*** Record set ***

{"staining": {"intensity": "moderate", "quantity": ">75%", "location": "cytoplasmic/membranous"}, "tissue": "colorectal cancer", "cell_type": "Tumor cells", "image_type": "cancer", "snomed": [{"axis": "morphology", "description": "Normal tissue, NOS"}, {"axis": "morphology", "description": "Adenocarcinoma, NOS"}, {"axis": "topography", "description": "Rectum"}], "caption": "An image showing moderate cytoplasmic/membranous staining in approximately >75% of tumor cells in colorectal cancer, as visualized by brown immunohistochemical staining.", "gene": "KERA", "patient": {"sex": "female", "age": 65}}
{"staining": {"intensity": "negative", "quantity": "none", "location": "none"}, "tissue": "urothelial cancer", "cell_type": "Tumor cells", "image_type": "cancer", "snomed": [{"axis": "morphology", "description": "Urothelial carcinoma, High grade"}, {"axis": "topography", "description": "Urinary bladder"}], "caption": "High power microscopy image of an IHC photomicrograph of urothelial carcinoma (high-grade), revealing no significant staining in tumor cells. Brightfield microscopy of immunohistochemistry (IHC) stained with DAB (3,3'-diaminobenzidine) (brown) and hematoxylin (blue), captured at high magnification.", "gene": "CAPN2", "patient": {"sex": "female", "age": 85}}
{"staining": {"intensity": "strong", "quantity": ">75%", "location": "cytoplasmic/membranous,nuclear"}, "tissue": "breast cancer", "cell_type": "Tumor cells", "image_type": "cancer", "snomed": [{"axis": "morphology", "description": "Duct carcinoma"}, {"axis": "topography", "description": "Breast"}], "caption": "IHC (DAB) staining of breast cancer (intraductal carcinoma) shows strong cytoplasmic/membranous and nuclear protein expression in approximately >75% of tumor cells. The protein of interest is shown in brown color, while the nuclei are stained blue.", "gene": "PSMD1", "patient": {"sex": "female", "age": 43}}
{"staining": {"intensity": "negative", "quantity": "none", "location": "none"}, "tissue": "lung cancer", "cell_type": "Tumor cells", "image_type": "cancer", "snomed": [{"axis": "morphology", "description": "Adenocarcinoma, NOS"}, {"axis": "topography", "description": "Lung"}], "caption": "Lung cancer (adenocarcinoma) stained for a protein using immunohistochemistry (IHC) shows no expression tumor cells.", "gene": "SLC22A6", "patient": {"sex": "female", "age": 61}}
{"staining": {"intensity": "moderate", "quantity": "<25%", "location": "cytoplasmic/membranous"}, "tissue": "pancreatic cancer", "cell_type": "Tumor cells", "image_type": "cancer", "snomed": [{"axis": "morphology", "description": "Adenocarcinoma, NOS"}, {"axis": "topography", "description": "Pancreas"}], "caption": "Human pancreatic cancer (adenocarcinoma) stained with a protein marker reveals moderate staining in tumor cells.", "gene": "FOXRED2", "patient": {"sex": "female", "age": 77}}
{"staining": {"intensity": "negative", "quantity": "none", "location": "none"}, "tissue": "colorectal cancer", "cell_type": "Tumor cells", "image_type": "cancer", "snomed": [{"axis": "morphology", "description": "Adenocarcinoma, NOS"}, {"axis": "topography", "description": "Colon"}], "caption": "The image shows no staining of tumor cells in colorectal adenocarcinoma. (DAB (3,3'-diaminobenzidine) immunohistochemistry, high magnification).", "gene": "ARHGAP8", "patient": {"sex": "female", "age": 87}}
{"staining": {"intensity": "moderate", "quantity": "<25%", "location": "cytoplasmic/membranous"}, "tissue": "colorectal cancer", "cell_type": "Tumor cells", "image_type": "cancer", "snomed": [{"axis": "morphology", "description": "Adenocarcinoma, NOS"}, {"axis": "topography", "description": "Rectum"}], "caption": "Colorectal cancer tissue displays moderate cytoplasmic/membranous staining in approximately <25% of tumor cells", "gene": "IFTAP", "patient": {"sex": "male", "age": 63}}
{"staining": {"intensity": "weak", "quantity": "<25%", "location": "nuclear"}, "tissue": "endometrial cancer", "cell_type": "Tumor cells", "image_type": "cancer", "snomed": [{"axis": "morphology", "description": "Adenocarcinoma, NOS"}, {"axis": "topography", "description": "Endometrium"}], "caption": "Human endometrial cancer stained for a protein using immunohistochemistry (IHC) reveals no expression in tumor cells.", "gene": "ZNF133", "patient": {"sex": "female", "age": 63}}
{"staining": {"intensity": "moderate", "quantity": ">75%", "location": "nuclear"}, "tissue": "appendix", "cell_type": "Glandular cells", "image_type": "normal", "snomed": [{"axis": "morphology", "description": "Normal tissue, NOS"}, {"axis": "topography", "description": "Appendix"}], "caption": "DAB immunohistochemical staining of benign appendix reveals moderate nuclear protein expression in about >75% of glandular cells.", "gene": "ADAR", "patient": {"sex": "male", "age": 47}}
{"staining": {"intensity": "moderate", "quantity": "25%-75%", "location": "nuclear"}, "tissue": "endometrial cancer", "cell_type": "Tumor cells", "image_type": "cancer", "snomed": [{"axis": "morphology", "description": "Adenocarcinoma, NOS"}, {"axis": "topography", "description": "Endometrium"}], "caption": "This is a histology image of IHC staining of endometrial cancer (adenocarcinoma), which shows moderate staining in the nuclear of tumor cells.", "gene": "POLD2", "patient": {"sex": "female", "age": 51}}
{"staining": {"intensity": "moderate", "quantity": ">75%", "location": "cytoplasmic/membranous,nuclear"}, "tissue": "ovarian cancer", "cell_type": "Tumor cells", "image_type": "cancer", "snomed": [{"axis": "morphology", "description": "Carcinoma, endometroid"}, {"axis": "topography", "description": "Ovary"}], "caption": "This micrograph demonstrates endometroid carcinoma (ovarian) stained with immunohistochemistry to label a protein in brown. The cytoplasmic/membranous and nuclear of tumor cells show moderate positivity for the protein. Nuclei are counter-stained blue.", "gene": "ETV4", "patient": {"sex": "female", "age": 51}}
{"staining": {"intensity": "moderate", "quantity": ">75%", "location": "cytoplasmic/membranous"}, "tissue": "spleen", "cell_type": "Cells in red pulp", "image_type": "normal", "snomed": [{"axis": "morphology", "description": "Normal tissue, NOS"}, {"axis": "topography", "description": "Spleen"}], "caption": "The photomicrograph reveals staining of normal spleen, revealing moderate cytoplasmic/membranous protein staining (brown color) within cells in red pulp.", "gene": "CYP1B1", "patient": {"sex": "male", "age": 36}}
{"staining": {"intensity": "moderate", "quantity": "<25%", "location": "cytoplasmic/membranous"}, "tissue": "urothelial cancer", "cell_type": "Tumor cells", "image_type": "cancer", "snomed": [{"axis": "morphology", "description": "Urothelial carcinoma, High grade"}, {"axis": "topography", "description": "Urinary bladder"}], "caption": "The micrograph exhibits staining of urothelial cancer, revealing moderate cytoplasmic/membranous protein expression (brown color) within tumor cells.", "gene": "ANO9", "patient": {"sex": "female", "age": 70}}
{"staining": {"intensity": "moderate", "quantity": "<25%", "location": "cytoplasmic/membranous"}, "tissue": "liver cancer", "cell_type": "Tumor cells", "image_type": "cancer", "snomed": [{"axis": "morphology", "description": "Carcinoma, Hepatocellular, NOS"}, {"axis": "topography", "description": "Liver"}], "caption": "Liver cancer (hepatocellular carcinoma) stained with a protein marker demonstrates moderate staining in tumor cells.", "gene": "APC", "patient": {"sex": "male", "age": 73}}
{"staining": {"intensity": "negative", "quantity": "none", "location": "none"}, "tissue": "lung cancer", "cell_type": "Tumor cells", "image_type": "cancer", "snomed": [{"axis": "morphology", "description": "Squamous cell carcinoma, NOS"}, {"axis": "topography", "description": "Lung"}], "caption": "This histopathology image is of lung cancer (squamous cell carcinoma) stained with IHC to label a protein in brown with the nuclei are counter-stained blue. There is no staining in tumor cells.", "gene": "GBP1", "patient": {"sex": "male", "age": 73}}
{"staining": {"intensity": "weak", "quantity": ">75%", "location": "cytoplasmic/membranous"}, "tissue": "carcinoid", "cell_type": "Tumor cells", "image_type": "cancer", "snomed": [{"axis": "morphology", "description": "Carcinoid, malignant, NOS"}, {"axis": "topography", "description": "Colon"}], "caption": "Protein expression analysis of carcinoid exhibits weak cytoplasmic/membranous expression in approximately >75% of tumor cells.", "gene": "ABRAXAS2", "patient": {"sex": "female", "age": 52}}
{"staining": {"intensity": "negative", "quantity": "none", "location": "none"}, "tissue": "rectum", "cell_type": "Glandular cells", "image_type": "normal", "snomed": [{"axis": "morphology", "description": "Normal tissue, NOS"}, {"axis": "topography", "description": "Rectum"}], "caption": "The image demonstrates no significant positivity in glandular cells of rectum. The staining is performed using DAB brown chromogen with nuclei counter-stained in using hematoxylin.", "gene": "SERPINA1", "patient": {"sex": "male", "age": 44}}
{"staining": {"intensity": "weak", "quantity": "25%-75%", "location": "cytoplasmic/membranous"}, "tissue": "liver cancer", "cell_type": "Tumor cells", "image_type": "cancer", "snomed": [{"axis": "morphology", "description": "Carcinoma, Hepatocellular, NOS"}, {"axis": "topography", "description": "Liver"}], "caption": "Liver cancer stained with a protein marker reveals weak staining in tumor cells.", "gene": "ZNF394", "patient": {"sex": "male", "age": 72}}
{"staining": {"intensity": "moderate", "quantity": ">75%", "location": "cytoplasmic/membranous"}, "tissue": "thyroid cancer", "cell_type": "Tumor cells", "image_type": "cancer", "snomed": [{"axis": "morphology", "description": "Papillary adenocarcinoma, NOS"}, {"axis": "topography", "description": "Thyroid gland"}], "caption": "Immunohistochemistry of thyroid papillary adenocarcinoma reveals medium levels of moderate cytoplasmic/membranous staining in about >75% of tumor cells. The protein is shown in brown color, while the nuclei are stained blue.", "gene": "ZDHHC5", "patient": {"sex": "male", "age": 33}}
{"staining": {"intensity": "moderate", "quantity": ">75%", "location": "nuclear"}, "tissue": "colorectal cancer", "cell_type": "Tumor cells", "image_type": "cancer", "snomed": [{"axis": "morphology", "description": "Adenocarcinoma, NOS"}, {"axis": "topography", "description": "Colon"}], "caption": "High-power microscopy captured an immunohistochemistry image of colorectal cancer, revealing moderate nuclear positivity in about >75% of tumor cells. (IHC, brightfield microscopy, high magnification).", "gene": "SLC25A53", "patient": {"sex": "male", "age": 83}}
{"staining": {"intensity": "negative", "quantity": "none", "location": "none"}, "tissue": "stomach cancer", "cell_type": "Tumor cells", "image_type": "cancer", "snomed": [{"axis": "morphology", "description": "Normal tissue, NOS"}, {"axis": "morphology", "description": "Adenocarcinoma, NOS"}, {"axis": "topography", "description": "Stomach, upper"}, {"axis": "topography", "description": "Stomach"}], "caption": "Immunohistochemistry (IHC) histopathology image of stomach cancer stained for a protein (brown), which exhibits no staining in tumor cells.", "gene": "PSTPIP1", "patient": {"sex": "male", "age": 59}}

*** End of Record set ***

From the data above, copy each line where the string "Hepatocellular" appears.

{"staining": {"intensity": "moderate", "quantity": "<25%", "location": "cytoplasmic/membranous"}, "tissue": "liver cancer", "cell_type": "Tumor cells", "image_type": "cancer", "snomed": [{"axis": "morphology", "description": "Carcinoma, Hepatocellular, NOS"}, {"axis": "topography", "description": "Liver"}], "caption": "Liver cancer (hepatocellular carcinoma) stained with a protein marker demonstrates moderate staining in tumor cells.", "gene": "APC", "patient": {"sex": "male", "age": 73}}
{"staining": {"intensity": "weak", "quantity": "25%-75%", "location": "cytoplasmic/membranous"}, "tissue": "liver cancer", "cell_type": "Tumor cells", "image_type": "cancer", "snomed": [{"axis": "morphology", "description": "Carcinoma, Hepatocellular, NOS"}, {"axis": "topography", "description": "Liver"}], "caption": "Liver cancer stained with a protein marker reveals weak staining in tumor cells.", "gene": "ZNF394", "patient": {"sex": "male", "age": 72}}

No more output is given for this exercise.